▶ WHAT THE EXERCISE ASKS
Extend the text below about the crank case and ratchet assembly, starting after its last sentence.
---- TEXT PROVIDED
In some versions of the invention, the crank handle is attached to a crank case, the crank case being attached to the first handle and having interior sidewalls forming cylindrical interior cavity and terminating in a rim, the sidewalls having at least one rib positioned on the sidewalls and extending axially along the sidewall.

In some versions, a ratchet assembly is carried within the crank case for operation by the crank handle and crank case. The ratchet assembly may include a first gear having at least one slot configured to receive the at least one rib wherein the first gear is axially movable within the crank case cavity along the rib, the first gear having a first set of ratchet teeth.

In some versions, the ratchet assembly also includes a second gear having a second set of ratchet teeth configured to engage the first set of ratchet teeth when the first gear is rotated in a first direction and to slide over the first set of ratchet teeth when the first gear is rotated in a second direction.

The invention preferably further comprises a drive gear coupled to the second gear for rotation together with rotation of the second gear, a traction wheel coupled to the second gear for rotation together with rotation of the second gear, a driven gear attached to the second handle and positioned to be driven by the drive gear when the first handle and the second handle are pivoted toward one another in a closed position, and a blade attached to the second handle adjacent the driven gear.

In some examples, the crank case cavity further includes an interior end wall, and the ratchet assembly comprises a first spring trapped between the interior end wall and the first gear, whereby the first spring urges the first set of ratchet teeth lightly into engagement with the second set of ratchet teeth.

In some examples, an axle extends axially through the first gear, the second gear, and the first spring, and a screw secures the axle to the crank case.

In a preferred example, an end cap is attached to the second gear for rotational movement together with the second gear, the end cap having a circular central portion sized to be received within and enclose the rim of the crank case cavity.
--------
---- DATASET
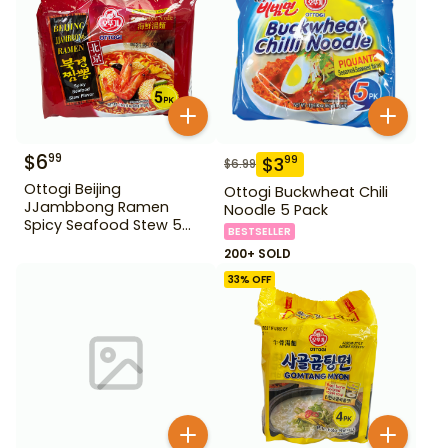
$
6
99
$
3
99
$
6.99
Ottogi Beijing
Ottogi Buckwheat Chili
JJambbong Ramen
Noodle 5 Pack
Spicy Seafood Stew 5
BESTSELLER
Pack
200+ SOLD
33
% OFF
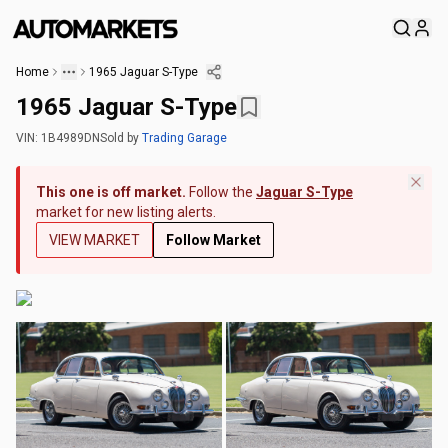
Home
1965 Jaguar S-Type
1965 Jaguar S-Type
VIN:
1B4989DN
Sold
by
Trading Garage
This one is off market.
Follow the
Jaguar S-Type
market for new listing alerts.
VIEW MARKET
Follow Market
--------
▶ TASK RESPONSE
In some versions, a center pin has a first end carried on the end cap and a second end attached to the drive gear and the traction wheel, the second end of the center pin being configured to retain the drive gear and the traction wheel on the first handle.

In preferred versions of the can opener, the drive gear and traction wheel are mounted to the center pin for rotational movement together with the center pin.

In some examples, a second spring is trapped between the end cap and the first handle.

In some versions, the proximal end of the first handle further comprises a collar defining an opening for receiving a portion of the end cap and the center pin. A sleeve may be integrally formed with a plate, the sleeve being received within the collar formed on a first side of the first handle and the mounting plate being positioned on an opposing second side of the first handle.

In some versions, the second gear further comprises a plurality of legs terminating in radially extending feet, and the end cap further comprises a plurality of peripheral slots, a separate one of the legs being received within and retained by a separate one of the plurality of peripheral slots.

In preferred versions, the crank handle is integrally formed with the crank case, and the crank case terminates in a rim that abuts the second handle.

BRIEF DESCRIPTION OF THE DRAWINGS

Preferred and alternative examples of the present invention are described in detail below with reference to the following drawings.

FIG. 1 is a front perspective view of a preferred can opener.

FIG. 2 is a back plan view of a preferred can opener.

FIG. 3 is a back perspective view of a preferred can opener.

FIG. 4 is a top plan view of a preferred can opener.

FIG. 5 is a right side view of a preferred can opener.

FIG. 6 is a top perspective exploded view of a preferred can opener.

FIG. 7 is a left side plan exploded view of a preferred can opener.

FIG. 8 is a perspective view of a preferred crank handle for a can opener.

FIG. 9 is a perspective view of a housing cap for a preferred can opener.

FIG. 10 is a front plan view of the housing cap of FIG. 9.

FIG. 11 is a right side plan view of the housing cap of FIG. 9.

DETAILED DESCRIPTION OF THE PREFERRED EMBODIMENT

A preferred can opener 10 is illustrated in various assembled views in FIGS. 1-5. The can opener includes a first handle 11 and a second handle 12, each of the first and second handles being pivotally attached to one another at a pivot point 13 located at a proximal end 11a, 12a, 12b of each of the handles. The handles are illustrated as being in a closed position in FIG. 1, with the distal ends 12c, 11b adjacent one another, and are further configured to move apart from one another to an open position, such that the distal end 12c of the second handle 12 moves apart from the distal end 11b of the first handle in the direction of arrow A in FIG. 1.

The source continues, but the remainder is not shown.